実施タスク:
a – カルーセルのコラムによると、カルーセルのメリットは何ですか。
b – カルーセルのコラムから、「自動で動き続けるカルーセルなどの問題」を含む語句で始まり「いうことでよく選択されます。」で終わる部分をそのまま書き写してください。

文書抜粋:
::::

バーンワークス株式会社の加藤です。今回のショートコラムは、カルーセルやスライドショーのようなウェブサイトで使われがちなUI(ユーザーインタフェース)のうち、特に自動で動き出して、かつその動作が継続的に続くものに関して、発生しがちなウェブアクセシビリティ上の問題について。

先日、会社のコラムで「ウェブアクセシビリティ試験で問題ありと指摘することが多い達成基準と実装例 トップ 5」という記事を書きました(下記リンク参照)。その中でも触れた内容ですが、再編集してご紹介しようと思います。

自動で動き続けるカルーセルなどの問題

特にウェブサイトのトップページなどで多くみられるUIとして、カルーセル(スライドショーという言い方の方がイメージしやすい方もいるかもしれません)があります。

カルーセルUIの例
「カルーセル」とは多くの場合、左右にスライドショー形式で画像などのコンテンツなどを動かして閲覧可能なUIです。今回問題にするのは、ページの読み込みと同時に「自動で」ループ再生されるカルーセルです。

カルーセルのメリットは、少ないスペースで非常に多くの情報を掲載できる点で、多くのキャンペーン情報があったり、サービスが多岐にわたる企業さんなどでは便利ということでよく選択されます。

::::

掲載リスト:
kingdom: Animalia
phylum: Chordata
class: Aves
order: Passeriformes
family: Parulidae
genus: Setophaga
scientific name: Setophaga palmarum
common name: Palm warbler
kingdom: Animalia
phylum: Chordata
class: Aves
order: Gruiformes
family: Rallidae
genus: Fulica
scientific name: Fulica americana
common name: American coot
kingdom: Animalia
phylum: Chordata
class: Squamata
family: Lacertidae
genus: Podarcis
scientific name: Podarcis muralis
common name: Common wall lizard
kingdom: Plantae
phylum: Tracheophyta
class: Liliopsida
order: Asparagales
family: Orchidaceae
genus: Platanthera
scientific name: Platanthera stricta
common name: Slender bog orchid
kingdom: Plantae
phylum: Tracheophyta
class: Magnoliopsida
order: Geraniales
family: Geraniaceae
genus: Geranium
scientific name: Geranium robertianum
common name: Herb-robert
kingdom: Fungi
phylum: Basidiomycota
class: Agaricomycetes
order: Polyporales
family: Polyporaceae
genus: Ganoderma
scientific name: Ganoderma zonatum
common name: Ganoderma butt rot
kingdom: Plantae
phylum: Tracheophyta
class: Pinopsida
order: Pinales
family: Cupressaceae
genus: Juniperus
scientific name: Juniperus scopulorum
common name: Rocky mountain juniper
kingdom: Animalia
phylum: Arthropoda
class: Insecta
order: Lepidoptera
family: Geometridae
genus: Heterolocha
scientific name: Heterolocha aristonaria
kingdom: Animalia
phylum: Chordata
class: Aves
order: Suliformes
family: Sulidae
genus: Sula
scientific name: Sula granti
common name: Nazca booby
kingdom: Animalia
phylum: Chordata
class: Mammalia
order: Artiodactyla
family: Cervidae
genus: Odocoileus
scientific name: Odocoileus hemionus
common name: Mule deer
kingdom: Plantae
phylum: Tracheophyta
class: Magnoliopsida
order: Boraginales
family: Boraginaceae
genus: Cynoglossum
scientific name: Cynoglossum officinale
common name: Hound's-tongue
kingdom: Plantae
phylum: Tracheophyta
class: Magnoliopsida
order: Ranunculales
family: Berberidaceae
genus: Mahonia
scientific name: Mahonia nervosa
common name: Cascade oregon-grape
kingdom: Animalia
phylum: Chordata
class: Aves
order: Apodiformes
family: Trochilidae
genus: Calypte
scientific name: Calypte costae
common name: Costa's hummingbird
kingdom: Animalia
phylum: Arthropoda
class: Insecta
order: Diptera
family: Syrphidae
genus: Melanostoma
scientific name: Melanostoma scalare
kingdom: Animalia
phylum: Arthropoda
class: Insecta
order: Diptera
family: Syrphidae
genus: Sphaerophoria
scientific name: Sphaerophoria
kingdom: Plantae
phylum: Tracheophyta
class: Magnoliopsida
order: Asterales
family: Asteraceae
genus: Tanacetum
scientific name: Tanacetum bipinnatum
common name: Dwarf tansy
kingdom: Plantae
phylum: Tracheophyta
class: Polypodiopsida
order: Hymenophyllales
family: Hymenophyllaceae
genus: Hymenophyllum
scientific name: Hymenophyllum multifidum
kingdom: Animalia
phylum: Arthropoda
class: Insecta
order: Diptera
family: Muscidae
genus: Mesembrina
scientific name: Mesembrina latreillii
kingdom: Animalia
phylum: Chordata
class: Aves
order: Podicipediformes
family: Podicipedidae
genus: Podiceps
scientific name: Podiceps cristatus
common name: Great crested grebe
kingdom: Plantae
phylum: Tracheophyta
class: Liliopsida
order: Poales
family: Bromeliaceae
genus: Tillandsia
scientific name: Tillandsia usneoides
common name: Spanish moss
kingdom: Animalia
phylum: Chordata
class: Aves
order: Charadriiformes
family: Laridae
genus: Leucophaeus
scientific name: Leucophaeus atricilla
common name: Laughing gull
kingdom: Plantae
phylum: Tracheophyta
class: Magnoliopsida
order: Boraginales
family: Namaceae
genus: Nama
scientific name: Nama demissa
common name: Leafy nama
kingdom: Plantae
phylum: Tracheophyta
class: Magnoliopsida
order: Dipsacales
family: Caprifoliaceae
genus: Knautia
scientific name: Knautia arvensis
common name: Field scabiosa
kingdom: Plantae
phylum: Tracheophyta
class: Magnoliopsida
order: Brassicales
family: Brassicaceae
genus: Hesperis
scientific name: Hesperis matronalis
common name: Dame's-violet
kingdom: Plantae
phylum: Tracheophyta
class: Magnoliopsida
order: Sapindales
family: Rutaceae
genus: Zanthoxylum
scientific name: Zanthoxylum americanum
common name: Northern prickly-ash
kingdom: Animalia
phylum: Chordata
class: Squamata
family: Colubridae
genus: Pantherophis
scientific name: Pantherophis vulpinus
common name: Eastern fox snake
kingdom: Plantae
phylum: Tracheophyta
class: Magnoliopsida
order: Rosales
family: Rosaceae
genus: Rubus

::::

タスク解答:
a – 少ないスペースで非常に多くの情報を掲載できる点です。

b –
自動で動き続けるカルーセルなどの問題

特にウェブサイトのトップページなどで多くみられるUIとして、カルーセル(スライドショーという言い方の方がイメージしやすい方もいるかもしれません)があります。

カルーセルUIの例
「カルーセル」とは多くの場合、左右にスライドショー形式で画像などのコンテンツなどを動かして閲覧可能なUIです。今回問題にするのは、ページの読み込みと同時に「自動で」ループ再生されるカルーセルです。

カルーセルのメリットは、少ないスペースで非常に多くの情報を掲載できる点で、多くのキャンペーン情報があったり、サービスが多岐にわたる企業さんなどでは便利ということでよく選択されます。